SUPPLIED DATA:
· · · · · · ·

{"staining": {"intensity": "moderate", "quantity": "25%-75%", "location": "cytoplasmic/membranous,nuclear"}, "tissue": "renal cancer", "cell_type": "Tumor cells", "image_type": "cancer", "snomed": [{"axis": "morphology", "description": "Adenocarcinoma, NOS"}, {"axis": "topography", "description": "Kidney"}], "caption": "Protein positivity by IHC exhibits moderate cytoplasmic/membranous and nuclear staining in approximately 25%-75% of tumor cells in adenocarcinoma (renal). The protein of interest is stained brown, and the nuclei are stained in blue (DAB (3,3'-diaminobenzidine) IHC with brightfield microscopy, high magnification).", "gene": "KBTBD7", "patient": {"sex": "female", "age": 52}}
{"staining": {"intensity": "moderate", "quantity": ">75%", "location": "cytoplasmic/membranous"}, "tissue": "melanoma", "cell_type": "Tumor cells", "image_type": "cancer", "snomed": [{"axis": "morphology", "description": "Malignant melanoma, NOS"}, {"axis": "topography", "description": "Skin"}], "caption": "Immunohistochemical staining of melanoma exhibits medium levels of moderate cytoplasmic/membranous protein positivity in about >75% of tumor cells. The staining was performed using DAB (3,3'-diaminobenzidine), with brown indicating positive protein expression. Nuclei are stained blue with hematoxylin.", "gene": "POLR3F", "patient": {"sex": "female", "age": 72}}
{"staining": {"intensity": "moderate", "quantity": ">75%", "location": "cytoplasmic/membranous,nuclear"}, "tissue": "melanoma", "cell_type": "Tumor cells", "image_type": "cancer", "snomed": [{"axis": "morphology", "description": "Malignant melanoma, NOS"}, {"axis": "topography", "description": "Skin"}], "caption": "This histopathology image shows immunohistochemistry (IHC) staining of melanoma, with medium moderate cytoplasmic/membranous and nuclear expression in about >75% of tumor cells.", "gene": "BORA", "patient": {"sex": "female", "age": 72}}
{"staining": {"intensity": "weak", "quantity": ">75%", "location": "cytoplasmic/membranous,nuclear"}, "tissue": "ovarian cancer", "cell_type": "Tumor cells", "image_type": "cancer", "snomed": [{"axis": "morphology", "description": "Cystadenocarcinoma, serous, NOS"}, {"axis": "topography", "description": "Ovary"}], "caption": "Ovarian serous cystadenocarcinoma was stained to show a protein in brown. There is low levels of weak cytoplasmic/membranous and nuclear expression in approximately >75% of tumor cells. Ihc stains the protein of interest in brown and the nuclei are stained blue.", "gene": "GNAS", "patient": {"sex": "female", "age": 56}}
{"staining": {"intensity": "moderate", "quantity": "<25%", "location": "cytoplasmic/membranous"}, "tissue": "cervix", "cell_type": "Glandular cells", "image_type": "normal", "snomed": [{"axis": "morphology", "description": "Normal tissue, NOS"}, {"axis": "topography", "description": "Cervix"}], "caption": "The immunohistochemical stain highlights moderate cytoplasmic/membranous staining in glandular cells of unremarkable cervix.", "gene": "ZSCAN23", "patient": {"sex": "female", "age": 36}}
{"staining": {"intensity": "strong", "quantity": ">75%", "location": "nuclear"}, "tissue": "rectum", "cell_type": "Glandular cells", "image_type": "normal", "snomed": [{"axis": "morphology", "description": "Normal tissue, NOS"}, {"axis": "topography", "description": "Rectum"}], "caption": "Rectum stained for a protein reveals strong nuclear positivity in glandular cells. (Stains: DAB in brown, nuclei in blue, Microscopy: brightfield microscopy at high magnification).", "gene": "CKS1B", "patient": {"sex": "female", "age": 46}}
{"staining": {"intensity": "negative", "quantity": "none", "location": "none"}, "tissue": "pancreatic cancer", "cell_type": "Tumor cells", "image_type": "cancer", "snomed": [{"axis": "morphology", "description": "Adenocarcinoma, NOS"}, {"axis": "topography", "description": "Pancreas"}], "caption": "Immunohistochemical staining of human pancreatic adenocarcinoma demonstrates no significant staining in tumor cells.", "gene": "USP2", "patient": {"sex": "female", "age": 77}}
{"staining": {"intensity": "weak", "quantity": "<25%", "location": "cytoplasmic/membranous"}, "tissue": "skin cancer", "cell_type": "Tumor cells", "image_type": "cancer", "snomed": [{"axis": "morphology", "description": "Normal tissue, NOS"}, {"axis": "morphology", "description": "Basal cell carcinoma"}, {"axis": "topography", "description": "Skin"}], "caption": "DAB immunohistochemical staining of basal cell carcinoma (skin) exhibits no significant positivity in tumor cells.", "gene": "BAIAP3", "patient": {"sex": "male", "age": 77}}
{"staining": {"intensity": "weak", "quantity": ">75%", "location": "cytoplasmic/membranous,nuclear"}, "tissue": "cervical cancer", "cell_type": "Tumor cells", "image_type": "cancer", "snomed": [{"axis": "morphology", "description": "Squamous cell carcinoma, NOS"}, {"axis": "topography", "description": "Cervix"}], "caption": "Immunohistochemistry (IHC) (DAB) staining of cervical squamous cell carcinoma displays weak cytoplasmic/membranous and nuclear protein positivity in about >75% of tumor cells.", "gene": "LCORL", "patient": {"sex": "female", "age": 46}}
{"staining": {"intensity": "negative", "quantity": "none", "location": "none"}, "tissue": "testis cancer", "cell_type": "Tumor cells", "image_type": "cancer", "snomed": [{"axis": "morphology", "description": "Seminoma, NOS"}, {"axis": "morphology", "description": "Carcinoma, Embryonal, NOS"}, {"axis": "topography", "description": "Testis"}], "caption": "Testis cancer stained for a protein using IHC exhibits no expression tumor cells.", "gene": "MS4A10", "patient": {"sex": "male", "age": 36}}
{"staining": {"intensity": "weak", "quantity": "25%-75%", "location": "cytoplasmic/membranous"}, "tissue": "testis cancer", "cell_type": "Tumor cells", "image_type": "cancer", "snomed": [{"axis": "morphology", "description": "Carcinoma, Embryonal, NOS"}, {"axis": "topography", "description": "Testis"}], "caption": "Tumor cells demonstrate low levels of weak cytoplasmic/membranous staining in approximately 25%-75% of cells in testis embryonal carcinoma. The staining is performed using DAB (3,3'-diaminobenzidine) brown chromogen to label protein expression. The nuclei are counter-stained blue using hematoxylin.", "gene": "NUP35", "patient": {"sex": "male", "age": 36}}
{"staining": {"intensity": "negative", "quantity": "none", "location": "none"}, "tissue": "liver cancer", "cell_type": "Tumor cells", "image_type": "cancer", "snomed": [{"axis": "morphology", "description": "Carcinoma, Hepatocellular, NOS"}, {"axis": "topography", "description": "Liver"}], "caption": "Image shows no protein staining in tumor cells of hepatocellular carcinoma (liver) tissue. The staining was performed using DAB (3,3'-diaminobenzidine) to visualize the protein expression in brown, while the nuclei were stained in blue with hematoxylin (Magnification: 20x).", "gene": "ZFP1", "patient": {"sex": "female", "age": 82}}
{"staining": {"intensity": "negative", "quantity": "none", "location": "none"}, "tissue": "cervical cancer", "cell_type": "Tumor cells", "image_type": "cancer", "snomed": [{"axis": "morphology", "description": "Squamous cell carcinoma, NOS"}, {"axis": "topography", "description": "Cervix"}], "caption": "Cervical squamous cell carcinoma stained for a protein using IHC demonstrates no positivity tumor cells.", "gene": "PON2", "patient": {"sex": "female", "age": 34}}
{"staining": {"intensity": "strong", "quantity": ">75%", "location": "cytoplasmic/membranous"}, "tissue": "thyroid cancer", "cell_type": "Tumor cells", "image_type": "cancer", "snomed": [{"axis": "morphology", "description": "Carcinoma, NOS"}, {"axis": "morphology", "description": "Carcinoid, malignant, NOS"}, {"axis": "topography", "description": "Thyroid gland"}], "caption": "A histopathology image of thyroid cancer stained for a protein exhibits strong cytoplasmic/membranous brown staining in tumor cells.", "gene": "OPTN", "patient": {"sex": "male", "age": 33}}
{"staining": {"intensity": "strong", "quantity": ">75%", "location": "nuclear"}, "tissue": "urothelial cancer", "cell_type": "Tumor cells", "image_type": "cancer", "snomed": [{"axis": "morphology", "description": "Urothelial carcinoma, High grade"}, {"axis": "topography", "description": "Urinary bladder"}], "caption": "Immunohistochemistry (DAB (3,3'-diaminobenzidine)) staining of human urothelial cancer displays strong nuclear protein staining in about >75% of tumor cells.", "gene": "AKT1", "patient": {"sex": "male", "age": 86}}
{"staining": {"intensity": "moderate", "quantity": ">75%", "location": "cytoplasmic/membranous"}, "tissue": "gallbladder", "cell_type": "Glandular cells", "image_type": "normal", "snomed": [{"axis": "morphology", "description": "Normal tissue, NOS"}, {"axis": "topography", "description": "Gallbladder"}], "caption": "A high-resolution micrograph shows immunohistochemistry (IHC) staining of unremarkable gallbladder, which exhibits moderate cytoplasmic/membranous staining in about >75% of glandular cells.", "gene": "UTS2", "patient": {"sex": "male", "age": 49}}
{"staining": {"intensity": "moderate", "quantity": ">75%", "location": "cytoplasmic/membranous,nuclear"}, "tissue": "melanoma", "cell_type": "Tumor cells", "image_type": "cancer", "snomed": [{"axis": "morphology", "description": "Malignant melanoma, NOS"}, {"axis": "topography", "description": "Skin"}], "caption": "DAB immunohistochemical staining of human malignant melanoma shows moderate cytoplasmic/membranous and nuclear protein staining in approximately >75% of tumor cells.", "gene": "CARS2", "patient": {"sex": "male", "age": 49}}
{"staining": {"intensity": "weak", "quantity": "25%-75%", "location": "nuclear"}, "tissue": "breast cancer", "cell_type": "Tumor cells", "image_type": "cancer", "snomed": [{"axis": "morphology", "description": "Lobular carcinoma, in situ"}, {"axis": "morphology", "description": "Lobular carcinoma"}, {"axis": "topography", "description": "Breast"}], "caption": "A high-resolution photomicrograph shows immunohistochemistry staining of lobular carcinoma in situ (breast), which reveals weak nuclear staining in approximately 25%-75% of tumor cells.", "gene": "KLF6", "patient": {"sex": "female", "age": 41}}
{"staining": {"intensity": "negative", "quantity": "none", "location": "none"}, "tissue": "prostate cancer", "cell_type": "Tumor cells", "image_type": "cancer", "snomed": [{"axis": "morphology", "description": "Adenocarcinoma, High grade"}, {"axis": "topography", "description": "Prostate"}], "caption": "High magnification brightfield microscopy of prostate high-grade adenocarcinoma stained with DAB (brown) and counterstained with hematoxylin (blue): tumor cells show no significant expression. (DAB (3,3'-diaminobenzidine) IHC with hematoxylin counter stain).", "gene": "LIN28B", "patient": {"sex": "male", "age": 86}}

· · · · · · ·

AIM OF THE EXERCISE: Once the line containing "histopathology image shows" has been set down, nothing more is wanted; set down each line of the listing above up to it exactly, starting with the first.

ANSWER SECTION:
{"staining": {"intensity": "moderate", "quantity": "25%-75%", "location": "cytoplasmic/membranous,nuclear"}, "tissue": "renal cancer", "cell_type": "Tumor cells", "image_type": "cancer", "snomed": [{"axis": "morphology", "description": "Adenocarcinoma, NOS"}, {"axis": "topography", "description": "Kidney"}], "caption": "Protein positivity by IHC exhibits moderate cytoplasmic/membranous and nuclear staining in approximately 25%-75% of tumor cells in adenocarcinoma (renal). The protein of interest is stained brown, and the nuclei are stained in blue (DAB (3,3'-diaminobenzidine) IHC with brightfield microscopy, high magnification).", "gene": "KBTBD7", "patient": {"sex": "female", "age": 52}}
{"staining": {"intensity": "moderate", "quantity": ">75%", "location": "cytoplasmic/membranous"}, "tissue": "melanoma", "cell_type": "Tumor cells", "image_type": "cancer", "snomed": [{"axis": "morphology", "description": "Malignant melanoma, NOS"}, {"axis": "topography", "description": "Skin"}], "caption": "Immunohistochemical staining of melanoma exhibits medium levels of moderate cytoplasmic/membranous protein positivity in about >75% of tumor cells. The staining was performed using DAB (3,3'-diaminobenzidine), with brown indicating positive protein expression. Nuclei are stained blue with hematoxylin.", "gene": "POLR3F", "patient": {"sex": "female", "age": 72}}
{"staining": {"intensity": "moderate", "quantity": ">75%", "location": "cytoplasmic/membranous,nuclear"}, "tissue": "melanoma", "cell_type": "Tumor cells", "image_type": "cancer", "snomed": [{"axis": "morphology", "description": "Malignant melanoma, NOS"}, {"axis": "topography", "description": "Skin"}], "caption": "This histopathology image shows immunohistochemistry (IHC) staining of melanoma, with medium moderate cytoplasmic/membranous and nuclear expression in about >75% of tumor cells.", "gene": "BORA", "patient": {"sex": "female", "age": 72}}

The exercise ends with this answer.